Copy each entry precisely as written, and do not carry over the pictures.

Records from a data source
----
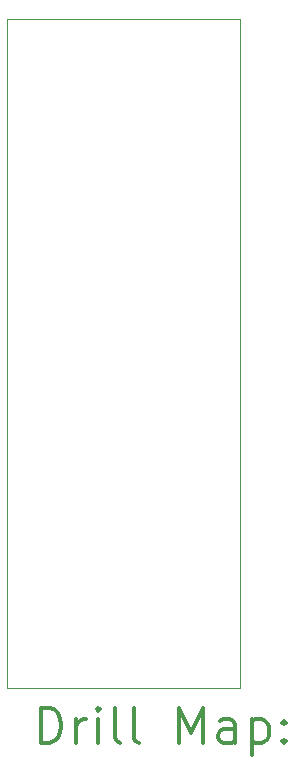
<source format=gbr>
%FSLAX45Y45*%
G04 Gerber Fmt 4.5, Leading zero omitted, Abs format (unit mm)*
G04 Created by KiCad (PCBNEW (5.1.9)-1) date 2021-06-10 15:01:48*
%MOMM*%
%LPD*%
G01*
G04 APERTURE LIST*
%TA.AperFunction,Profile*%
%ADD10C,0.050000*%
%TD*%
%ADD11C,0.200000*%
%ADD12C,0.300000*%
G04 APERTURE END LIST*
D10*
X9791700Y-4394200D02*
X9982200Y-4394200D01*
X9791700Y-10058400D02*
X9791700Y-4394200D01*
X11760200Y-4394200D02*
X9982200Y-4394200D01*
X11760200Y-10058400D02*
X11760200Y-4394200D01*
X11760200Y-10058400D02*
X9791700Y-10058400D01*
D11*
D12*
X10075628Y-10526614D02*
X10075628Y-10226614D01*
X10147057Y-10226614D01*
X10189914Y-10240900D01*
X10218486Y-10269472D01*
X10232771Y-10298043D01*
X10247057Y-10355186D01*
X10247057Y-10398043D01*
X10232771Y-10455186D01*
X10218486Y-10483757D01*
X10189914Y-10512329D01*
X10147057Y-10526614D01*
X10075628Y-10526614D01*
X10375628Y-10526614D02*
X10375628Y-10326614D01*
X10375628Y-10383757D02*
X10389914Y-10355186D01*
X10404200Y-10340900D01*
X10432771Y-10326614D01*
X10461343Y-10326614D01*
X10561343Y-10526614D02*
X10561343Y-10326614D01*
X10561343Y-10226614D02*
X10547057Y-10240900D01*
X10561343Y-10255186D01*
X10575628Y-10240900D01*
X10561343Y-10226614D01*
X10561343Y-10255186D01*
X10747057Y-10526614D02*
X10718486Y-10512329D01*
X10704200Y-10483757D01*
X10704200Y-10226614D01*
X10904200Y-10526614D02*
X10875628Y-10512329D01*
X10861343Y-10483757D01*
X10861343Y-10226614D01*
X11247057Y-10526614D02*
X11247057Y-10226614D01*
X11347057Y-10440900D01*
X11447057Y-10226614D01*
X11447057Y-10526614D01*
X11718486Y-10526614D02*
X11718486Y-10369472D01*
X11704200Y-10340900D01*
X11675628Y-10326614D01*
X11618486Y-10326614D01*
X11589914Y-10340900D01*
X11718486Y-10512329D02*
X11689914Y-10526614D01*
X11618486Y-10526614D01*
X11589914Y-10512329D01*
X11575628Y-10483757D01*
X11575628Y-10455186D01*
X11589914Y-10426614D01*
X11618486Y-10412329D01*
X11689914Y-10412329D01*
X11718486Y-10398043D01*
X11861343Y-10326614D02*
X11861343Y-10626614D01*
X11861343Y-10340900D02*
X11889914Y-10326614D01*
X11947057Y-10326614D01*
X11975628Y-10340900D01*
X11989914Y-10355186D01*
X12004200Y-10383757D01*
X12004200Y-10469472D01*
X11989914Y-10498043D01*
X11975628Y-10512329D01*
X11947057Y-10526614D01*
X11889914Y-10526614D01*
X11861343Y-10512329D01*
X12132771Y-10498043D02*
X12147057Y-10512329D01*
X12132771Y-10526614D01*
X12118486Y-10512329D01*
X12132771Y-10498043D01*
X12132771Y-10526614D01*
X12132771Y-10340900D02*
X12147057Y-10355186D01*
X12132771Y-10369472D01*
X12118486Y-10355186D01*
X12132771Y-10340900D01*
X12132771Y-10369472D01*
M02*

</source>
----
● OUTPUT OF THE EXERCISE:
<source format=gbr>
%FSLAX45Y45*%
G04 Gerber Fmt 4.5, Leading zero omitted, Abs format (unit mm)*
G04 Created by KiCad (PCBNEW (5.1.9)-1) date 2021-06-10 15:01:48*
%MOMM*%
%LPD*%
G01*
G04 APERTURE LIST*
%TA.AperFunction,Profile*%
%ADD10C,0.050000*%
%TD*%
%ADD11C,0.200000*%
%ADD12C,0.300000*%
G04 APERTURE END LIST*
D10*
X9791700Y-4394200D02*
X9982200Y-4394200D01*
X9791700Y-10058400D02*
X9791700Y-4394200D01*
X11760200Y-4394200D02*
X9982200Y-4394200D01*
X11760200Y-10058400D02*
X11760200Y-4394200D01*
X11760200Y-10058400D02*
X9791700Y-10058400D01*
D11*
D12*
X10075628Y-10526614D02*
X10075628Y-10226614D01*
X10147057Y-10226614D01*
X10189914Y-10240900D01*
X10218486Y-10269472D01*
X10232771Y-10298043D01*
X10247057Y-10355186D01*
X10247057Y-10398043D01*
X10232771Y-10455186D01*
X10218486Y-10483757D01*
X10189914Y-10512329D01*
X10147057Y-10526614D01*
X10075628Y-10526614D01*
X10375628Y-10526614D02*
X10375628Y-10326614D01*
X10375628Y-10383757D02*
X10389914Y-10355186D01*
X10404200Y-10340900D01*
X10432771Y-10326614D01*
X10461343Y-10326614D01*
X10561343Y-10526614D02*
X10561343Y-10326614D01*
X10561343Y-10226614D02*
X10547057Y-10240900D01*
X10561343Y-10255186D01*
X10575628Y-10240900D01*
X10561343Y-10226614D01*
X10561343Y-10255186D01*
X10747057Y-10526614D02*
X10718486Y-10512329D01*
X10704200Y-10483757D01*
X10704200Y-10226614D01*
X10904200Y-10526614D02*
X10875628Y-10512329D01*
X10861343Y-10483757D01*
X10861343Y-10226614D01*
X11247057Y-10526614D02*
X11247057Y-10226614D01*
X11347057Y-10440900D01*
X11447057Y-10226614D01*
X11447057Y-10526614D01*
X11718486Y-10526614D02*
X11718486Y-10369472D01*
X11704200Y-10340900D01*
X11675628Y-10326614D01*
X11618486Y-10326614D01*
X11589914Y-10340900D01*
X11718486Y-10512329D02*
X11689914Y-10526614D01*
X11618486Y-10526614D01*
X11589914Y-10512329D01*
X11575628Y-10483757D01*
X11575628Y-10455186D01*
X11589914Y-10426614D01*
X11618486Y-10412329D01*
X11689914Y-10412329D01*
X11718486Y-10398043D01*
X11861343Y-10326614D02*
X11861343Y-10626614D01*
X11861343Y-10340900D02*
X11889914Y-10326614D01*
X11947057Y-10326614D01*
X11975628Y-10340900D01*
X11989914Y-10355186D01*
X12004200Y-10383757D01*
X12004200Y-10469472D01*
X11989914Y-10498043D01*
X11975628Y-10512329D01*
X11947057Y-10526614D01*
X11889914Y-10526614D01*
X11861343Y-10512329D01*
X12132771Y-10498043D02*
X12147057Y-10512329D01*
X12132771Y-10526614D01*
X12118486Y-10512329D01*
X12132771Y-10498043D01*
X12132771Y-10526614D01*
X12132771Y-10340900D02*
X12147057Y-10355186D01*
X12132771Y-10369472D01*
X12118486Y-10355186D01*
X12132771Y-10340900D01*
X12132771Y-10369472D01*
M02*

</source>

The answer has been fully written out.